CSRBAI talks on agent models and multi-agent dilemmas

 |   |  News, Video

We’ve uploaded the final set of videos from our recent Colloquium Series on Robust and Beneficial AI (CSRBAI) at the MIRI office, co-hosted with the Future of Humanity Institute. A full list of CSRBAI talks with public video or slides:

For a recap of talks from the earlier weeks at CSRBAI, see my previous blog posts on transparency, robustness and error tolerance, and preference specification. The last set of talks was part of the week focused on Agent Models and Multi-Agent Dilemmas:



Michael Wellman, Professor of Computer Science and Engineering at the University of Michigan, spoke about the implications and risks of autonomous agents in the financial markets (slides). Abstract:

Design for robust and beneficial AI is a topic for the future, but also of more immediate concern for the leading edge of autonomous agents emerging in many domains today. One area where AI is already ubiquitous is on financial markets, where a large fraction of trading is routinely initiated and conducted by algorithms. Models and observational studies have given us some insight on the implications of AI traders for market performance and stability. Design and regulation of market environments given the presence of AIs may also yield lessons for dealing with autonomous agents more generally.



Stefano Albrecht, a Postdoctoral Fellow in the Department of Computer Science at the University of Texas at Austin, spoke about “learning to distinguish between belief and truth” (slides). Abstract:

Intelligent agents routinely build models of other agents to facilitate the planning of their own actions. Sophisticated agents may also maintain beliefs over a set of alternative models. Unfortunately, these methods usually do not check the validity of their models during the interaction. Hence, an agent may learn and use incorrect models without ever realising it. In this talk, I will argue that robust agents should have both abilities: to construct models of other agents and contemplate the correctness of their models. I will present a method for behavioural hypothesis testing along with some experimental results. The talk will conclude with open problems and a possible research agenda.

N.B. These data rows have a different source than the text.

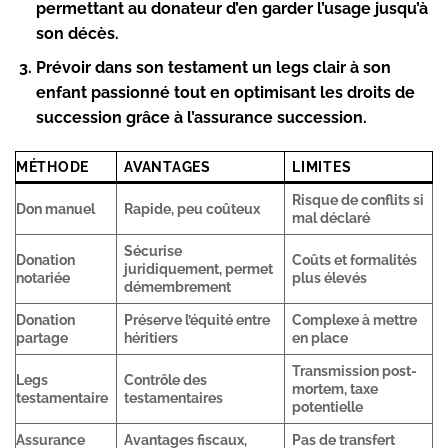
permettant au donateur d’en garder l’usage jusqu’à
son décès.
Prévoir dans son testament un legs clair à son
enfant passionné tout en optimisant les droits de
succession grâce à l’assurance succession.
MÉTHODE
AVANTAGES
LIMITES
Risque de conflits si
Don manuel
Rapide, peu coûteux
mal déclaré
Sécurise
Donation
Coûts et formalités
juridiquement, permet
notariée
plus élevés
démembrement
Donation
Préserve l’équité entre
Complexe à mettre
partage
héritiers
en place
Transmission post-
Legs
Contrôle des
mortem, taxe
testamentaire
testamentaires
potentielle
Assurance
Avantages fiscaux,
Pas de transfert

Stuart Armstrong, from the Future of Humanity Institute in Oxford, spoke about “reduced impact AI” (slides). Abstract:

This talk will look at some of the ideas developed to create safe AI without solving the problem of friendliness. It will focus first on “reduced impact AI”, AIs designed to have little effect on the world – but from whom high impact can nevertheless be extracted. It will then delve into the new idea of AIs designed to have preferences over their own virtual worlds only, and look at the advantages – and limitations – of using indifference as a tool of AI control.



Lastly, Andrew Critch, a MIRI research fellow, spoke about robust cooperation in bounded agents. This talk is based on the paper “Parametric Bounded Löb’s Theorem and Robust Cooperation of Bounded Agents.” Talk abstract:

The first interaction between a pair of agents who might destroy each other can resemble a one-shot prisoner’s dilemma. Consider such a game where each player is an algorithm with read-access to its opponent’s source code. Tennenholtz (2004) introduced an agent which cooperates iff its opponent’s source code is identical to its own, thus sometimes achieving mutual cooperation while remaining unexploitable in general. However, precise equality of programs is a fragile cooperative criterion. Here, I will exhibit a new and more robust cooperative criterion, inspired by ideas of LaVictoire, Barasz and others (2014), using a new theorem in provability logic for bounded reasoners.